Data listing:
· · · · · · ·
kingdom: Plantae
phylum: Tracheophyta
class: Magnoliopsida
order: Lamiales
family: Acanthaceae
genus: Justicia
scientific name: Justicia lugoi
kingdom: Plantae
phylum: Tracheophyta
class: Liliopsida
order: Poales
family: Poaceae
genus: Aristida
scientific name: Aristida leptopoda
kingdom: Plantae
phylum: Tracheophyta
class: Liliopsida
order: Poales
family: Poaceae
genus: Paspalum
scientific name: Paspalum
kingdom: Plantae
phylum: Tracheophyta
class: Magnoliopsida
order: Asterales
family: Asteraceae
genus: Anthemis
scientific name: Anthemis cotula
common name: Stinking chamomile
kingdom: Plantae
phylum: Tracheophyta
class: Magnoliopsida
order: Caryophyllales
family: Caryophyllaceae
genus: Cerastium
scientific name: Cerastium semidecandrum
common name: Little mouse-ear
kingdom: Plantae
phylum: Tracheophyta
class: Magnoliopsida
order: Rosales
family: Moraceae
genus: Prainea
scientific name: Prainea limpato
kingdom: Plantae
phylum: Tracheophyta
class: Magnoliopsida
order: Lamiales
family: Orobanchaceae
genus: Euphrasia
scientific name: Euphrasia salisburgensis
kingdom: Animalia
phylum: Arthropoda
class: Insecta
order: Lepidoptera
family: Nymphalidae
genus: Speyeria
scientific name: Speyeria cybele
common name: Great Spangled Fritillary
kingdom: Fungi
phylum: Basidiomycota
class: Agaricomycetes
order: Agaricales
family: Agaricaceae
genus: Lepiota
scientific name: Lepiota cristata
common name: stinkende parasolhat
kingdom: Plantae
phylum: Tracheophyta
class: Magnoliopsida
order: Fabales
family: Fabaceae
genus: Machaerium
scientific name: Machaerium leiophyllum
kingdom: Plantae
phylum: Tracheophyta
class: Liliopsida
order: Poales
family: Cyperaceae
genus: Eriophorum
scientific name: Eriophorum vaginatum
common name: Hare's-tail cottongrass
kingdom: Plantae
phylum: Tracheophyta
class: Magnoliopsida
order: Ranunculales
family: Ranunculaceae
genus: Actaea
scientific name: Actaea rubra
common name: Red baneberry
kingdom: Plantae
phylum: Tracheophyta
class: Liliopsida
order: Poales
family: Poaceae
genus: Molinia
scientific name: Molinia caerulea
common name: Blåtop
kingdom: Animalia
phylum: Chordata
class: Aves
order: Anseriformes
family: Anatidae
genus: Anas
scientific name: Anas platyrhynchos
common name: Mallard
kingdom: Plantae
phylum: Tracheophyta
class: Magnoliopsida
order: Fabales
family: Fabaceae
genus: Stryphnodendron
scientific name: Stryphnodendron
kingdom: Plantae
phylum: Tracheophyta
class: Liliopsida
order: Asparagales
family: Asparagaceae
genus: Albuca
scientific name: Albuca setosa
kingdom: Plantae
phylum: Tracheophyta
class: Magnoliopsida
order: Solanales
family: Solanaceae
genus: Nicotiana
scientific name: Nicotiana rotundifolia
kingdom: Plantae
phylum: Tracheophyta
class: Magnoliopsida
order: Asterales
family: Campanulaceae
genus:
· · · · · · ·
* **EXERCISE OBJECTIVE**
Convert everything from the line containing "order: Lepidoptera" down to the end of the items into a Markdown table with columns named "Row" and "Entry". Number each line in order under "Row", put the line itself under "Entry", and skip blank lines.

* **RESPONSE BELOW**
| Row | Entry |
|---|---|
| 1 | order: Lepidoptera |
| 2 | family: Nymphalidae |
| 3 | genus: Speyeria |
| 4 | scientific name: Speyeria cybele |
| 5 | common name: Great Spangled Fritillary |
| 6 | kingdom: Fungi |
| 7 | phylum: Basidiomycota |
| 8 | class: Agaricomycetes |
| 9 | order: Agaricales |
| 10 | family: Agaricaceae |
| 11 | genus: Lepiota |
| 12 | scientific name: Lepiota cristata |
| 13 | common name: stinkende parasolhat |
| 14 | kingdom: Plantae |
| 15 | phylum: Tracheophyta |
| 16 | class: Magnoliopsida |
| 17 | order: Fabales |
| 18 | family: Fabaceae |
| 19 | genus: Machaerium |
| 20 | scientific name: Machaerium leiophyllum |
| 21 | kingdom: Plantae |
| 22 | phylum: Tracheophyta |
| 23 | class: Liliopsida |
| 24 | order: Poales |
| 25 | family: Cyperaceae |
| 26 | genus: Eriophorum |
| 27 | scientific name: Eriophorum vaginatum |
| 28 | common name: Hare's-tail cottongrass |
| 29 | kingdom: Plantae |
| 30 | phylum: Tracheophyta |
| 31 | class: Magnoliopsida |
| 32 | order: Ranunculales |
| 33 | family: Ranunculaceae |
| 34 | genus: Actaea |
| 35 | scientific name: Actaea rubra |
| 36 | common name: Red baneberry |
| 37 | kingdom: Plantae |
| 38 | phylum: Tracheophyta |
| 39 | class: Liliopsida |
| 40 | order: Poales |
| 41 | family: Poaceae |
| 42 | genus: Molinia |
| 43 | scientific name: Molinia caerulea |
| 44 | common name: Blåtop |
| 45 | kingdom: Animalia |
| 46 | phylum: Chordata |
| 47 | class: Aves |
| 48 | order: Anseriformes |
| 49 | family: Anatidae |
| 50 | genus: Anas |
| 51 | scientific name: Anas platyrhynchos |
| 52 | common name: Mallard |
| 53 | kingdom: Plantae |
| 54 | phylum: Tracheophyta |
| 55 | class: Magnoliopsida |
| 56 | order: Fabales |
| 57 | family: Fabaceae |
| 58 | genus: Stryphnodendron |
| 59 | scientific name: Stryphnodendron |
| 60 | kingdom: Plantae |
| 61 | phylum: Tracheophyta |
| 62 | class: Liliopsida |
| 63 | order: Asparagales |
| 64 | family: Asparagaceae |
| 65 | genus: Albuca |
| 66 | scientific name: Albuca setosa |
| 67 | kingdom: Plantae |
| 68 | phylum: Tracheophyta |
| 69 | class: Magnoliopsida |
| 70 | order: Solanales |
| 71 | family: Solanaceae |
| 72 | genus: Nicotiana |
| 73 | scientific name: Nicotiana rotundifolia |
| 74 | kingdom: Plantae |
| 75 | phylum: Tracheophyta |
| 76 | class: Magnoliopsida |
| 77 | order: Asterales |
| 78 | family: Campanulaceae |
| 79 | genus: |